Martínez defendeu o segundo pontapé que enfrentou, mergulhando baixo à sua direita para negar o golo a Kingsley Coman, e a sua celebração foi exuberante.

Jordet observa que os guarda-redes não costumam celebrar de forma tão doida, mas a sua investigação demonstrou que as celebrações podem influenciar os acontecimentos subsequentes.

“Descobrimos, para nosso espanto, que os marcadores de penáltis que celebram intensamente têm uma probabilidade estatisticamente maior de acabar na equipa vencedora.”

“De facto, o marcador seguinte do adversário falha cerca de 10-15% das vezes, e o seu companheiro de equipa seguinte marca cerca de 7 a 8% a mais as suas penalidades. Estes tipos de exibições comemorativas são contagiosas”.

Na altura em que o terceiro jogador francês se apresentou, Martínez sabia que podia fazer quase tudo. Ele agarrou a bola, virou as costas ao árbitro e voltou para a sua linha de golo.

Ao aproximar-se, Aurélien Tchouaméni deveria estar a chegar ao momento mais alto da sua carreira quando encontrasse a bola na marca, mas, em vez disso, era Martínez que estava a segurá-la, gesticulando para os adeptos argentinos para aumentarem o volume do barulho.

Os fãs franceses mostram o seu apoio aos bleus durante a final do Campeonato do Mundo. AP Photo Natacha Pisarenko

Quando o árbitro exigiu o seu regresso, Martínez enrolou a bola num ângulo de 45 graus, obrigando Tchouaméni a ir buscá-la ele próprio. Jordet calculou que sempre que um jogador tem de esperar por um pontapé, a probabilidade de golo diminui de 20 a 30%.

Tchouaméni chutou baixo para a esquerda e falhou.

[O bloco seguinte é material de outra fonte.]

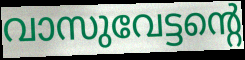
വാസുവേട്ടന്റെ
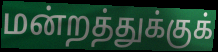
மன்றத்துக்குக்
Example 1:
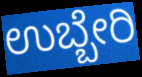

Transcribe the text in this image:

ಉಬ್ಬೇರಿ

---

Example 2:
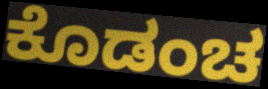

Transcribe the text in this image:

ಕೊಡಂಚ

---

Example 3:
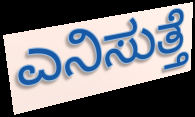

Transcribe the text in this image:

ಎನಿಸುತ್ತೆ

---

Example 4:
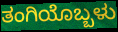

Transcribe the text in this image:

ತಂಗಿಯೊಬ್ಬಳು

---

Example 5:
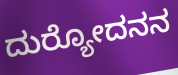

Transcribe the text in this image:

ದುರ್‍ಯೋದನನ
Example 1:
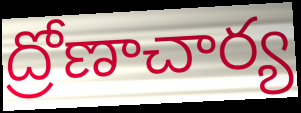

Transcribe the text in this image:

ద్రోణాచార్య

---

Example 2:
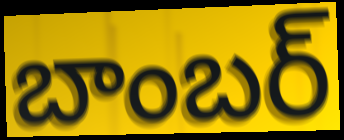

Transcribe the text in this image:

బాంబర్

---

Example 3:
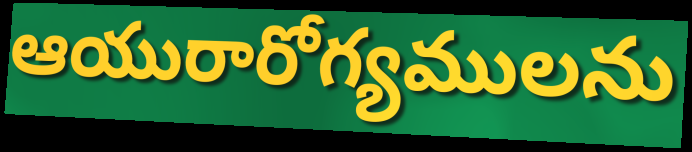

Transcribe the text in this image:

ఆయురారోగ్యములను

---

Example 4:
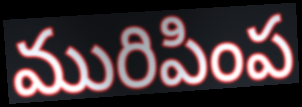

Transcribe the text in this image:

మురిపింప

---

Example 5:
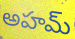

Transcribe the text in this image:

అహమ్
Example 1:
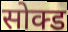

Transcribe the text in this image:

सोक्ड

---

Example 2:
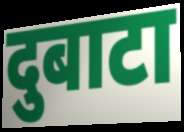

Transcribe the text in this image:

दुबाटा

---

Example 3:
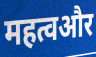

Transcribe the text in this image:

महत्वऔर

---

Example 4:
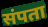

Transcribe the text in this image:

संपता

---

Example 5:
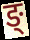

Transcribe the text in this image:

ङ्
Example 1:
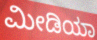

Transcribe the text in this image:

ಮೀಡಿಯಾ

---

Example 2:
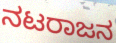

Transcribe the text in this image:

ನಟರಾಜನ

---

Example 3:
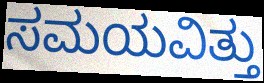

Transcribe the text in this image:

ಸಮಯವಿತ್ತು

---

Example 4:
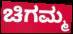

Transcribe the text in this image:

ಚಿಗಮ್ಮ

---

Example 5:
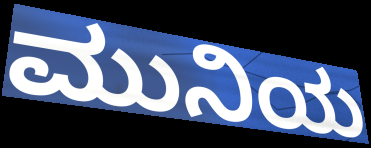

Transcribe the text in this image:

ಮುನಿಯ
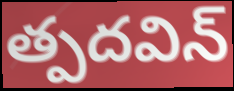
త్పదవిన్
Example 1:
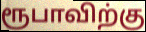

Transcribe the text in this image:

ரூபாவிற்கு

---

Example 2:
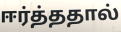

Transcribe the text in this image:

ஈர்த்ததால்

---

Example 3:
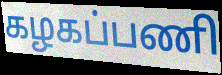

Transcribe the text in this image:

கழகப்பணி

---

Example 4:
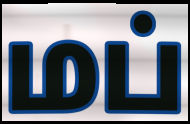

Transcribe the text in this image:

மப்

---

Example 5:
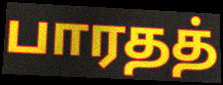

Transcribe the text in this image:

பாரதத்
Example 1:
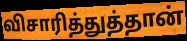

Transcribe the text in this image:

விசாரித்துத்தான்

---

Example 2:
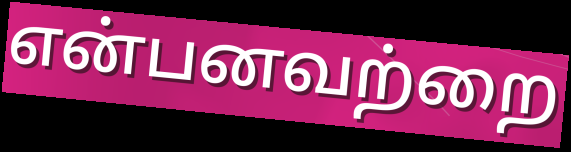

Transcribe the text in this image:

என்பனவற்றை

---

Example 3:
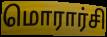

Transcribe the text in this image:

மொரார்சி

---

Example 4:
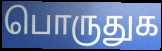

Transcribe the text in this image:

பொருதுக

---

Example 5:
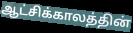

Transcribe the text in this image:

ஆட்சிக்காலத்தின்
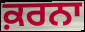
ਕ਼ਰਨਾ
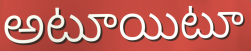
అటూయిటూ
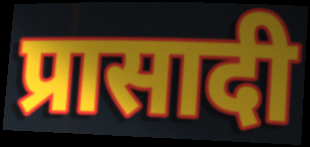
प्रासादी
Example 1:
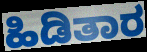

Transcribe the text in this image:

ಹಿಡಿತಾರ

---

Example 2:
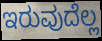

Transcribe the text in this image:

ಇರುವುದೆಲ್ಲ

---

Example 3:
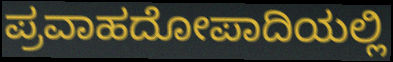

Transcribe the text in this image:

ಪ್ರವಾಹದೋಪಾದಿಯಲ್ಲಿ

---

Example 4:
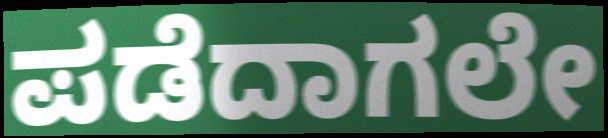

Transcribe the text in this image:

ಪಡೆದಾಗಲೇ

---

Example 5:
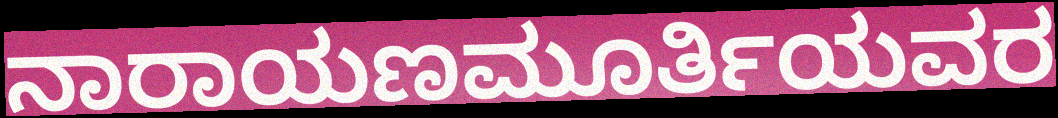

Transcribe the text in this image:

ನಾರಾಯಣಮೂರ್ತಿಯವರ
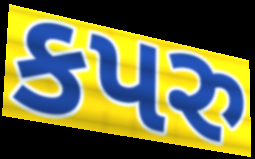
કપરુ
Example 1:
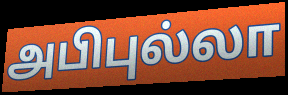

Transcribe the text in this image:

அபிபுல்லா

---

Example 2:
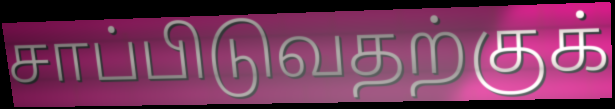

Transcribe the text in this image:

சாப்பிடுவதற்குக்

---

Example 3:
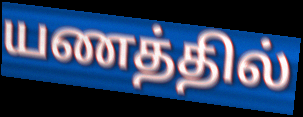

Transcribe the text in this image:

யணத்தில்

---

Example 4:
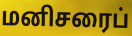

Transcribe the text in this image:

மனிசரைப்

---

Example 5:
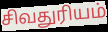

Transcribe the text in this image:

சிவதுரியம்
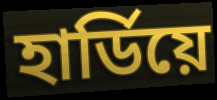
হাৰ্ডিয়ে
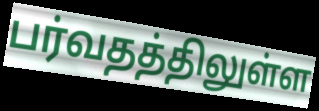
பர்வதத்திலுள்ள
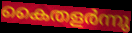
കൈതളർന്നു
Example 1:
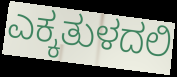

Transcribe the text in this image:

ಎಕ್ಕತುಳದಲಿ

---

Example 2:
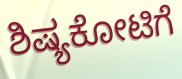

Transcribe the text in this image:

ಶಿಷ್ಯಕೋಟಿಗೆ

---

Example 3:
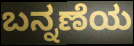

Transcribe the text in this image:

ಬನ್ನಣೆಯ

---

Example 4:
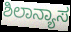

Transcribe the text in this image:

ಶಿಲಾನ್ಯಾಸ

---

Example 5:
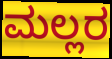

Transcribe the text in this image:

ಮಲ್ಲರ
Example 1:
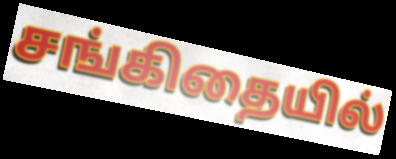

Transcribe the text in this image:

சங்கிதையில்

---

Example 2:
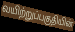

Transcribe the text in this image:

வயிற்றுப்பகுதியின்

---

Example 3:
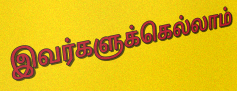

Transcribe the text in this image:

இவர்களுக்கெல்லாம்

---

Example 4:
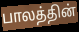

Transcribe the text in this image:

பாலத்தின்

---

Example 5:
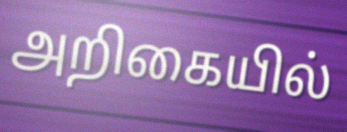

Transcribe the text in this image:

அறிகையில்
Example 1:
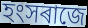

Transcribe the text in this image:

হংসৰাজে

Nesta altura, Martínez sabia que os seus próprios companheiros de equipa poderiam enfrentar táticas semelhantes do guarda-redes francês, Hugo Lloris, pelo que ele próprio agarrou a bola e entregou-a ao seu companheiro de equipa, Leandro Paredes, um dos quatro marcadores argentinos de penáltis.

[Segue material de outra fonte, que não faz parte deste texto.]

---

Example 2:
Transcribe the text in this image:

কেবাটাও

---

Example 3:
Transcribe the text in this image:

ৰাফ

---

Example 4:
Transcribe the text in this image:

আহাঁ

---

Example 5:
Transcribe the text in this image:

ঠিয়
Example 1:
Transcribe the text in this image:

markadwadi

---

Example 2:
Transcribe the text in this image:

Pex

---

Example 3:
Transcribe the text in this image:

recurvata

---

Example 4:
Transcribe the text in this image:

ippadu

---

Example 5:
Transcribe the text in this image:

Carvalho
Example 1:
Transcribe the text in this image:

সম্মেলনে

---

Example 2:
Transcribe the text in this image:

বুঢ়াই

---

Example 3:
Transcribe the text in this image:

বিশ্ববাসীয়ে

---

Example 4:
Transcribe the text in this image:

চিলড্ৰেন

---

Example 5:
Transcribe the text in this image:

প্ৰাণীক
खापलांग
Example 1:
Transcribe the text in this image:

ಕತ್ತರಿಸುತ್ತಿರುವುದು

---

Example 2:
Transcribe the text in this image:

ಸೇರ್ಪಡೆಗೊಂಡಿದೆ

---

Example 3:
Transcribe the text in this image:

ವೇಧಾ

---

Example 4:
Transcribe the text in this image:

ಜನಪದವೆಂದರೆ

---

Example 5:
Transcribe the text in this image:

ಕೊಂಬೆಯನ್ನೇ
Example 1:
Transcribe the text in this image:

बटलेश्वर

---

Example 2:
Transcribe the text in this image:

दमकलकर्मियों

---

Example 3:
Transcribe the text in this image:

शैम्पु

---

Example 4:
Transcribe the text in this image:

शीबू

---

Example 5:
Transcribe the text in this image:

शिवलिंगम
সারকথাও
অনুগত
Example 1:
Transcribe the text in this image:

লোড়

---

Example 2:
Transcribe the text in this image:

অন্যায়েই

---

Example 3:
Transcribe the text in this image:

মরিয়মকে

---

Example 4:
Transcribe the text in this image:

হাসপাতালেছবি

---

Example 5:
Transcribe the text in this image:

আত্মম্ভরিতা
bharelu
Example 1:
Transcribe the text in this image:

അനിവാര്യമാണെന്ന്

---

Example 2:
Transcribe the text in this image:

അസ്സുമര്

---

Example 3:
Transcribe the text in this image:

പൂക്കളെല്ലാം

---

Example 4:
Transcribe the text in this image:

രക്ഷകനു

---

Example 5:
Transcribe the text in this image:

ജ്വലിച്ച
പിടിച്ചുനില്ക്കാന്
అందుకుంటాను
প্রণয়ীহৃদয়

Martínez acabou por ser admoestado por interferir com o quarto jogador francês, Randal Kolo Muani, mas nessa altura o mal já estava feito e a Argentina venceu a desempate por penáltis por 4-2.

“Muito calculado, criativo, bem executado”, conclui Jordet, “mas, claro, também muito, muito cínico”.

Emiliano Martínez, da Argentina, tentou distrair Randal Kolo Muani antes do seu penálti. Julian Finney/Getty Images

Martínez mostrou muito pouco remorso pelas suas ações “cínicas”. Depois da final, ele disse: “Não tenho palavras para isso. Eu estava calmo durante a desempate por penáltis e tudo correu como queríamos”.

"Tudo aquilo com que sonhei foi alcançado".

Desde o fim do Campeonato do Mundo, o International Football Association Board (IFAB), que determina as leis do futebol, confirmou à CNN que procura esclarecer o que os guarda-redes podem e não podem fazer antes da marcação das grandes penalidades.

Isto incluirá questões como atrasar a marcação do pontapé ou tocar nos postes da baliza, na trave ou na baliza.

Mas os desempates por penáltis nem sempre têm de ser tão negativos; por vezes, podem ser vencidos com amor.

Jordet observa que quando Cristian Tello, jogador do LAFC, falhou o primeiro penálti contra o Philadelphia Union na final da Taça MLS, alguns dos seus companheiros de equipa foram ter com ele e acompanharam-no no regresso ao meio-campo. [Dessa forma] “está-se implicitamente a dizer aos outros que, mesmo que falhem, fazem parte do grupo, e essa é a mensagem que gostariam de enviar uns aos outros num desempate por penaltis”.

O Los Angeles marcou todos os outros pontapés de penálti e ganhou a taça.

O poder do intangível

Algumas equipas parecem divertir-se com o caldeirão dos penáltis, enquanto outras têm pavor dele.

Inglaterra perdeu sete dos 10 em que participou, enquanto a Holanda perdeu sete em oito. A derrota de Espanha para Marrocos em 2022 significa que já perdeu um recorde de quatro eliminatórias só no Campeonato do Mundo de Futebol da FIFA.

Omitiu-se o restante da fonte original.